Distribution and morphology of some veins in two positions. a observation group; b control group; A inferior vena cava; B external iliac vein; C common femoral vein; D deep femoral vein; E great saphenous vein

When positioning a robot for surgery, it is important to maintain the normal physiological curvature and axis of the human body, as well as the physiological functional position of each limb and joint, in order to prevent excessive traction, torsion, and damage to blood vessels and nerves [16]. This also cannot obstruct the robot's access or the movement of the observation mechanical arm, while meeting the surgeon's surgical requirements and not causing damage to the patient or the mechanical arm. This is both a requirement for the positioning of the robot for surgery and one of the basic preventive measures for preventing DVT. In conclusion, this study illustrates that placing patients in the Trendelenburg position and leg split position with calf reverse arch during RARP has a smaller impact on lower extremity hemodynamics than the lithotomy position, and can relatively reduce the risk of postoperative deep vein thrombosis. The position could be promoted and applied in clinic. It has been shown that the hemodynamics may be related to patients’ metabolic risk factors (body weight, abdominal girth, BP, et al) [17]. The reason is that patient's metabolic health affects their basic diseases (high blood pressure, hyperlipidemia, diabetes, et al), which in turn affects the patient’s hemodynamics and blood properties. In addition, Trendelenburg position and general anesthesia may induce autonomic changes and thus hemodynamic changes, even more severe bradycardia and cardiac arres [18]. So the effect of these factors on lower extremity hemodynamics cannot be ignored. It is an interesting topic worth exploring in next study, these factors will be considered in addition to patients’ positions to make the results more convincing and find a comprehensive program during operations to reduce the incidence of DVT. The shortcomings of this study include being conducted at a single center and having a small number of cases. Furthermore, there was no further monitoring of the postoperative hemodynamics of the patients. Therefore, further large-scale and improved clinical studies are needed to confirm the conclusions of this study. The next step for this research team is to collaborate with multiple centers and further expand the sample size to provide more sufficient data support and clinical application information for the supine position with head lower than feet, legs spread and calf hanging down in robot-assisted laparoscopic urological surgery.

━━━━

• _REQUIRED ACTIONS_
1. In the passage on surgical positioning, why might a patient's hemodynamics be related to metabolic risk factors such as body weight, abdominal girth, and blood pressure? Answer in one to three sentences.
2. Please condense the paragraph of the passage on surgical positioning that begins "When positioning a robot for surgery" into a list, keeping its main facts.

• _RECORDS SUPPLIED_
━━━━

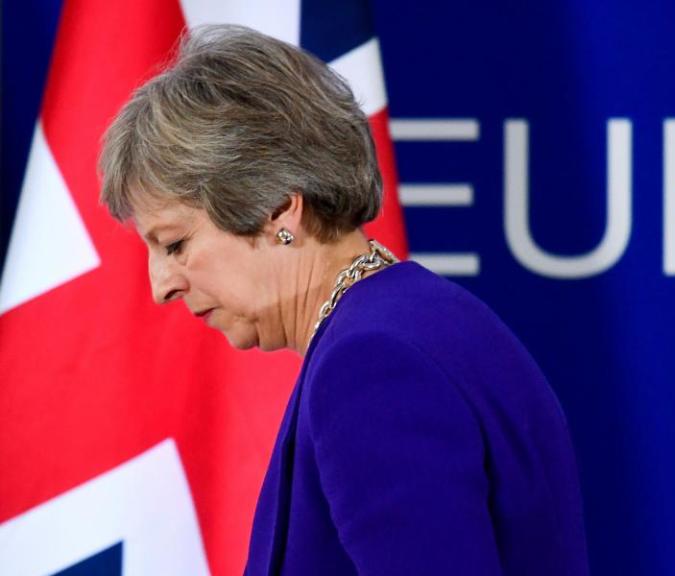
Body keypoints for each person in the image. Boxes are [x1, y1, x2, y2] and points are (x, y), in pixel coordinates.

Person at [99, 24, 589, 575]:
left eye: (175, 244)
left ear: (278, 210)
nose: (161, 286)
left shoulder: (372, 366)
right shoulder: (421, 320)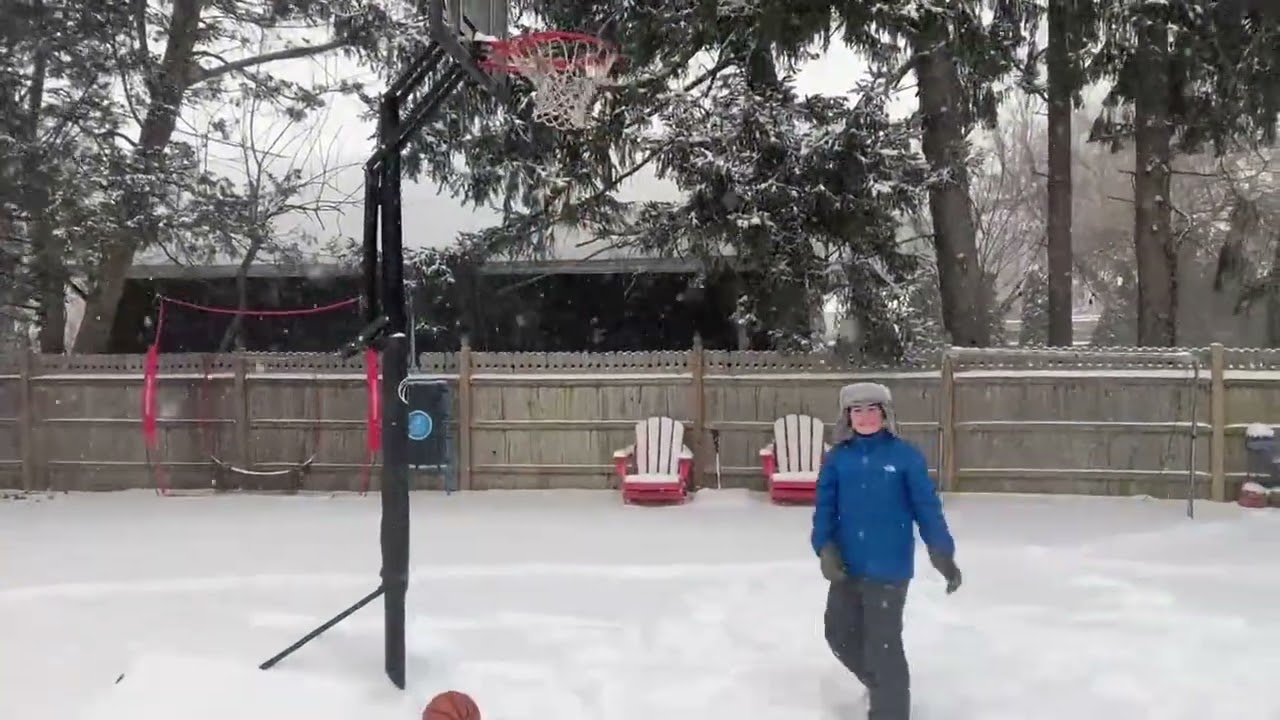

━━━━

• _PER-TASK ANSWERS_
1. The passage says a patient's metabolic health affects underlying diseases such as high blood pressure, hyperlipidemia, and diabetes. Those diseases in turn affect the patient's hemodynamics and blood properties.

2.
- Robot-assisted surgical positioning should keep the body's normal physiological curvature and axis and keep each limb and joint in its functional position. This prevents excessive traction, torsion, and damage to blood vessels and nerves.
- The position must not block the robot's access or the observation arm's movement. It must meet the surgeon's needs without harming the patient or the mechanical arm.
- These requirements are also a basic measure for preventing deep vein thrombosis (DVT).
- The study concludes that the Trendelenburg position and leg split position with calf reverse arch during RARP affects lower extremity hemodynamics less than the lithotomy position. It can relatively reduce the risk of postoperative DVT and could be promoted in clinical use.
- Hemodynamics may also be linked to metabolic risk factors, because metabolic health affects underlying diseases that in turn affect hemodynamics and blood properties.
- The Trendelenburg position and general anesthesia may cause autonomic and hemodynamic changes, including severe bradycardia. These factors cannot be ignored and will be considered in the next study.
- Limitations: the study used a single center, had few cases, and did not monitor postoperative hemodynamics.
- Larger, improved studies are needed. The team plans to work with multiple centers and expand the sample size for this position in robot-assisted laparoscopic urological surgery.